**WHAT THE TASK ASKS**
Gather every line from the entries below that includes "Amitkumar".

**DATA PROVIDED**
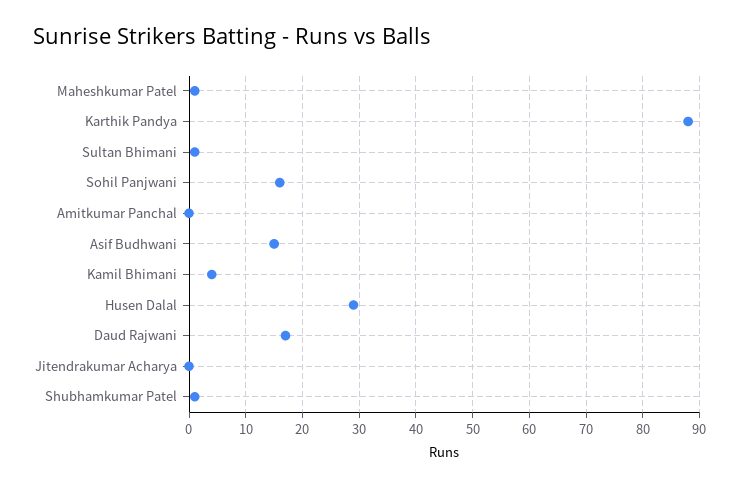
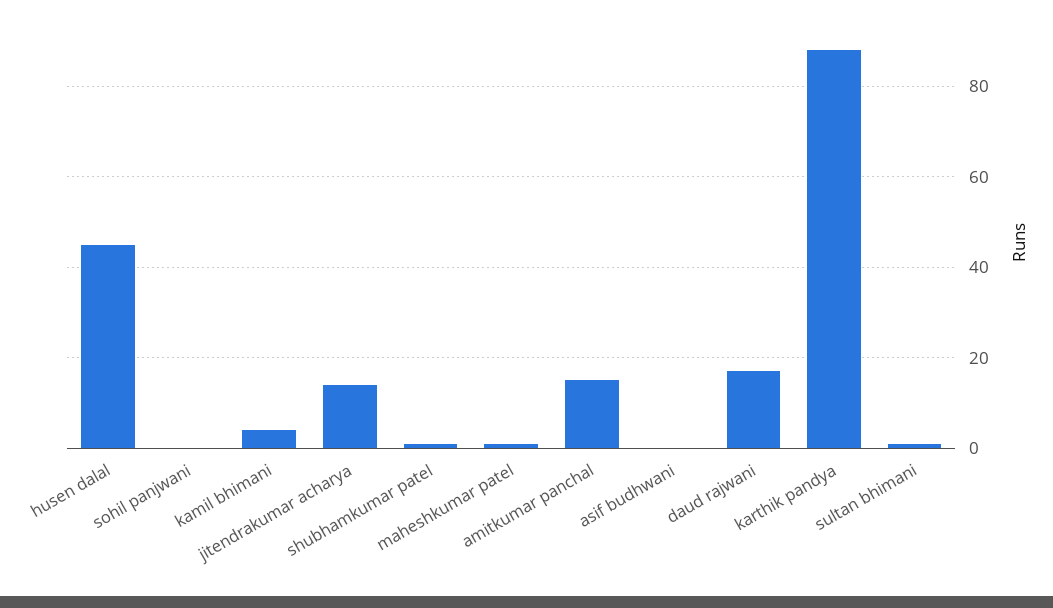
  {
    "Maheshkumar Patel": 0,
    "Karthik Pandya": 90,
    "Sultan Bhimani": 0,
-   "Sohil Panjwani": 15,
+   "Sohil Panjwani": 0,
-   "Amitkumar Panchal": 0,
+   "Amitkumar Panchal": 15,
-   "Asif Budhwani": 15,
+   "Asif Budhwani": 0,
    "Kamil Bhimani": 5,
-   "Husen Dalal": 30,
+   "Husen Dalal": 45,
    "Daud Rajwani": 15,
-   "Jitendrakumar Acharya": 0,
+   "Jitendrakumar Acharya": 15,
    "Shubhamkumar Patel": 0
  }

**PROBLEM SOLUTION**
-   "Amitkumar Panchal": 0,
+   "Amitkumar Panchal": 15,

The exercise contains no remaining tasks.